Because of their resources and ability to advertise, Monsanto and other agribusinesses were able to easily sway voters with their carefully crafted ad campaigns. By paying to run millions of dollars on ads that threatened rising food costs if food labeling was required, they swayed many Americans worried about tough economic times. Their use of the media convinced citizens that labeling genetically modified foods was against their self-interests financially, and this threat prevented many people from voting the proposition through.
It was a big comment on the state of consumer affairs in the country that a simple labeling law could not be passed; though the administration could follow many other countries leads and mandate GMO labeling, Monsanto is left deciding the fate of food with its money, power, and influence. 4) Conclusion: reaffirms your thesis statement, discusses the issues, and reaches a final judgment: your conclusion based on your research and your reasoning. Business interest groups are a powerful force in the decision making process of our country and will continue to exert force over policy as long as they have resources and access.
To make their interests known and accepted, they utilize the attainment of federal positions, lobbying, litigation, and funding of media. To get their agenda expressed through the government, they use federal appointments in a process called the “Revolving Door”. This leads to biased decision making throughout branches of the government that can negatively affect policy outcomes for the public. If this continues, citizens will become alienated and distrusting of the federal government which seems to be only serving the elite interests of corporations.
Lobbying is another way that citizens are rightly beginning to lose trust in the system. While in theory all interest groups are supposed to be able to lobby the government, only those interests with large amounts of money, access, and connections will have a good chance at having their interests be heard. Though there are regulations on how much lobbyists can spend and laws requiring them to register, it is still clear that lobbyists for billion dollar corporations are experiencing a higher level of success than public interest groups with little funding.

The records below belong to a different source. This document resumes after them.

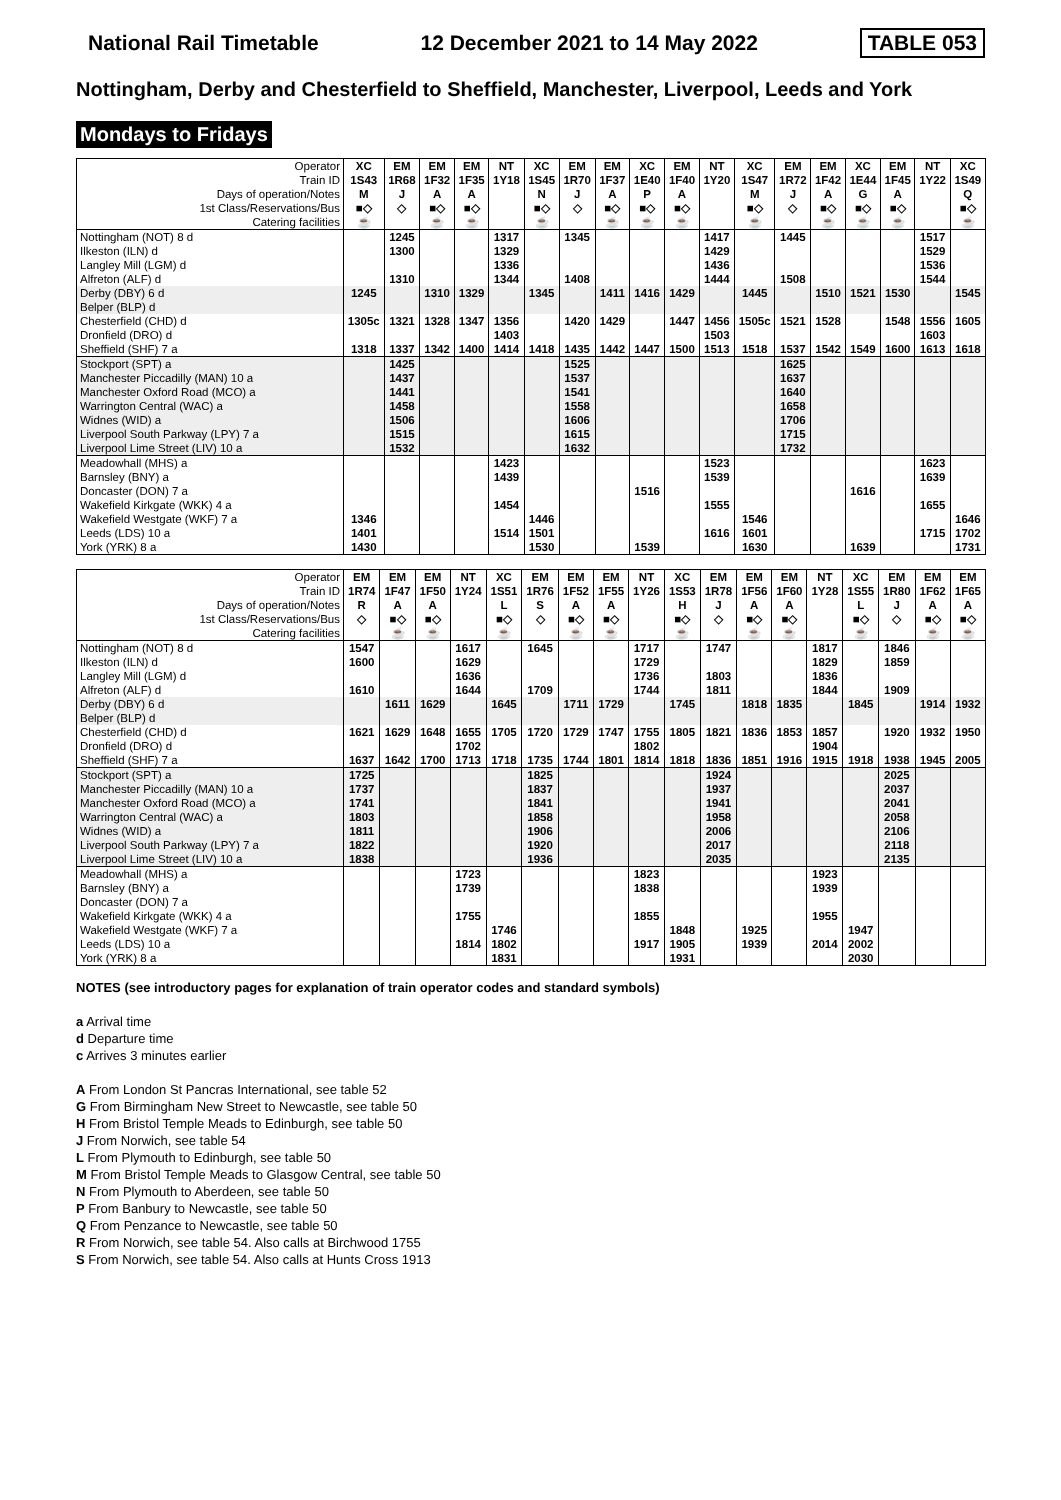National Rail Timetable 12 December 2021 to 14 May 2022 TABLE 053
Nottingham, Derby and Chesterfield to Sheffield, Manchester, Liverpool, Leeds and York
Mondays to Fridays
| Operator | XC | EM | EM | EM | NT | XC | EM | EM | XC | EM | NT | XC | EM | EM | XC | EM | NT | XC |
| --- | --- | --- | --- | --- | --- | --- | --- | --- | --- | --- | --- | --- | --- | --- | --- | --- | --- | --- |
| Train ID | 1S43 | 1R68 | 1F32 | 1F35 | 1Y18 | 1S45 | 1R70 | 1F37 | 1E40 | 1F40 | 1Y20 | 1S47 | 1R72 | 1F42 | 1E44 | 1F45 | 1Y22 | 1S49 |
| Days of operation/Notes | M | J | A | A | | N | J | A | P | A | | M | J | A | G | A | | Q |
| 1st Class/Reservations/Bus | ■◇ | ◇ | ■◇ | ■◇ | | ■◇ | ◇ | ■◇ | ■◇ | ■◇ | | ■◇ | ◇ | ■◇ | ■◇ | ■◇ | | ■◇ |
| Catering facilities | ☕ | | ☕ | ☕ | | ☕ | | ☕ | ☕ | ☕ | | ☕ | | ☕ | ☕ | ☕ | | ☕ |
| Nottingham (NOT) 8 d | | 1245 | | | 1317 | | 1345 | | | | 1417 | | 1445 | | | | 1517 | |
| Ilkeston (ILN) d | | 1300 | | | 1329 | | | | | | 1429 | | | | | | 1529 | |
| Langley Mill (LGM) d | | | | | 1336 | | | | | | 1436 | | | | | | 1536 | |
| Alfreton (ALF) d | | 1310 | | | 1344 | | 1408 | | | | 1444 | | 1508 | | | | 1544 | |
| Derby (DBY) 6 d | 1245 | | 1310 | 1329 | | 1345 | | 1411 | 1416 | 1429 | | 1445 | | 1510 | 1521 | 1530 | | 1545 |
| Belper (BLP) d | | | | | | | | | | | | | | | | | | |
| Chesterfield (CHD) d | 1305c | 1321 | 1328 | 1347 | 1356 | | 1420 | 1429 | | 1447 | 1456 | 1505c | 1521 | 1528 | | 1548 | 1556 | 1605 |
| Dronfield (DRO) d | | | | | 1403 | | | | | | 1503 | | | | | | 1603 | |
| Sheffield (SHF) 7 a | 1318 | 1337 | 1342 | 1400 | 1414 | 1418 | 1435 | 1442 | 1447 | 1500 | 1513 | 1518 | 1537 | 1542 | 1549 | 1600 | 1613 | 1618 |
| Stockport (SPT) a | | 1425 | | | | | 1525 | | | | | | 1625 | | | | | |
| Manchester Piccadilly (MAN) 10 a | | 1437 | | | | | 1537 | | | | | | 1637 | | | | | |
| Manchester Oxford Road (MCO) a | | 1441 | | | | | 1541 | | | | | | 1640 | | | | | |
| Warrington Central (WAC) a | | 1458 | | | | | 1558 | | | | | | 1658 | | | | | |
| Widnes (WID) a | | 1506 | | | | | 1606 | | | | | | 1706 | | | | | |
| Liverpool South Parkway (LPY) 7 a | | 1515 | | | | | 1615 | | | | | | 1715 | | | | | |
| Liverpool Lime Street (LIV) 10 a | | 1532 | | | | | 1632 | | | | | | 1732 | | | | | |
| Meadowhall (MHS) a | | | | | 1423 | | | | | | 1523 | | | | | | 1623 | |
| Barnsley (BNY) a | | | | | 1439 | | | | | | 1539 | | | | | | 1639 | |
| Doncaster (DON) 7 a | | | | | | | | | 1516 | | | | | | 1616 | | | |
| Wakefield Kirkgate (WKK) 4 a | | | | | 1454 | | | | | | 1555 | | | | | | 1655 | |
| Wakefield Westgate (WKF) 7 a | 1346 | | | | | 1446 | | | | | | 1546 | | | | | | 1646 |
| Leeds (LDS) 10 a | 1401 | | | | 1514 | 1501 | | | | | 1616 | 1601 | | | | | 1715 | 1702 |
| York (YRK) 8 a | 1430 | | | | | 1530 | | | 1539 | | | 1630 | | | 1639 | | | 1731 |
| Operator | EM | EM | EM | NT | XC | EM | EM | EM | NT | XC | EM | EM | EM | NT | XC | EM | EM | EM |
| --- | --- | --- | --- | --- | --- | --- | --- | --- | --- | --- | --- | --- | --- | --- | --- | --- | --- | --- |
| Train ID | 1R74 | 1F47 | 1F50 | 1Y24 | 1S51 | 1R76 | 1F52 | 1F55 | 1Y26 | 1S53 | 1R78 | 1F56 | 1F60 | 1Y28 | 1S55 | 1R80 | 1F62 | 1F65 |
| Days of operation/Notes | R | A | A | | L | S | A | A | | H | J | A | A | | L | J | A | A |
| 1st Class/Reservations/Bus | ◇ | ■◇ | ■◇ | | ■◇ | ◇ | ■◇ | ■◇ | | ■◇ | ◇ | ■◇ | ■◇ | | ■◇ | ◇ | ■◇ | ■◇ |
| Catering facilities | | ☕ | ☕ | | ☕ | | ☕ | ☕ | | ☕ | | ☕ | ☕ | | ☕ | | ☕ | ☕ |
| Nottingham (NOT) 8 d | 1547 | | | 1617 | | 1645 | | | 1717 | | 1747 | | | 1817 | | 1846 | | |
| Ilkeston (ILN) d | 1600 | | | 1629 | | | | | 1729 | | | | | 1829 | | 1859 | | |
| Langley Mill (LGM) d | | | | 1636 | | | | | 1736 | | 1803 | | | 1836 | | | | |
| Alfreton (ALF) d | 1610 | | | 1644 | | 1709 | | | 1744 | | 1811 | | | 1844 | | 1909 | | |
| Derby (DBY) 6 d | | 1611 | 1629 | | 1645 | | 1711 | 1729 | | 1745 | | 1818 | 1835 | | 1845 | | 1914 | 1932 |
| Belper (BLP) d | | | | | | | | | | | | | | | | | | |
| Chesterfield (CHD) d | 1621 | 1629 | 1648 | 1655 | 1705 | 1720 | 1729 | 1747 | 1755 | 1805 | 1821 | 1836 | 1853 | 1857 | | 1920 | 1932 | 1950 |
| Dronfield (DRO) d | | | | 1702 | | | | | 1802 | | | | | 1904 | | | | |
| Sheffield (SHF) 7 a | 1637 | 1642 | 1700 | 1713 | 1718 | 1735 | 1744 | 1801 | 1814 | 1818 | 1836 | 1851 | 1916 | 1915 | 1918 | 1938 | 1945 | 2005 |
| Stockport (SPT) a | 1725 | | | | | 1825 | | | | | 1924 | | | | | 2025 | | |
| Manchester Piccadilly (MAN) 10 a | 1737 | | | | | 1837 | | | | | 1937 | | | | | 2037 | | |
| Manchester Oxford Road (MCO) a | 1741 | | | | | 1841 | | | | | 1941 | | | | | 2041 | | |
| Warrington Central (WAC) a | 1803 | | | | | 1858 | | | | | 1958 | | | | | 2058 | | |
| Widnes (WID) a | 1811 | | | | | 1906 | | | | | 2006 | | | | | 2106 | | |
| Liverpool South Parkway (LPY) 7 a | 1822 | | | | | 1920 | | | | | 2017 | | | | | 2118 | | |
| Liverpool Lime Street (LIV) 10 a | 1838 | | | | | 1936 | | | | | 2035 | | | | | 2135 | | |
| Meadowhall (MHS) a | | | | 1723 | | | | | 1823 | | | | | 1923 | | | | |
| Barnsley (BNY) a | | | | 1739 | | | | | 1838 | | | | | 1939 | | | | |
| Doncaster (DON) 7 a | | | | | | | | | | | | | | | | | | |
| Wakefield Kirkgate (WKK) 4 a | | | | 1755 | | | | | 1855 | | | | | 1955 | | | | |
| Wakefield Westgate (WKF) 7 a | | | | | 1746 | | | | | 1848 | | 1925 | | | 1947 | | | |
| Leeds (LDS) 10 a | | | | 1814 | 1802 | | | | 1917 | 1905 | | 1939 | | 2014 | 2002 | | | |
| York (YRK) 8 a | | | | | 1831 | | | | | 1931 | | | | | 2030 | | | |
NOTES (see introductory pages for explanation of train operator codes and standard symbols)
a Arrival time
d Departure time
c Arrives 3 minutes earlier
A From London St Pancras International, see table 52
G From Birmingham New Street to Newcastle, see table 50
H From Bristol Temple Meads to Edinburgh, see table 50
J From Norwich, see table 54
L From Plymouth to Edinburgh, see table 50
M From Bristol Temple Meads to Glasgow Central, see table 50
N From Plymouth to Aberdeen, see table 50
P From Banbury to Newcastle, see table 50
Q From Penzance to Newcastle, see table 50
R From Norwich, see table 54. Also calls at Birchwood 1755
S From Norwich, see table 54. Also calls at Hunts Cross 1913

This shows that in government, those with the most money and access will prevail. Unfortunately when “businesses and trade associations make up more than half of the Washington lobbying community”, it is unlikely citizens will fare as well as corporations (Baumgartner 1194). This has major implications when research shows that “some special interest lobbies frequently influence legislation and regulation in ways that…are detrimental to the public good” (Baker 53). Regulations made from information presented by lobbyists doesn’t serve the public good—it serves Monsanto’s.
The use of the media is another area in which Monsanto has dominated its competition. It was the highest contributor in advertising against Proposition 37, and the over seven million dollars poured into the cause was effective in squashing the issue of labeling genetically modified food. When a group like Monsanto is able to pour that amount of funds into mobilizing public opinion, they have complete control over the issue and how they want it to be seen and voted on by the American public.
With enough money they were able to assuage concerns over the safety of genetically modified foods and managed to convince people it would actually go against their own self interests in terms of cost. The elite team of advertisers Monsanto has the funds to hire enables them to spin their issues in any way they need to in order to gain both governmental and public support for their agenda. By gaining support they can ensure individuals vote to Monsanto’s benefit and don’t actively oppose the company, leaving their profit motive as the single determiner of important public policy.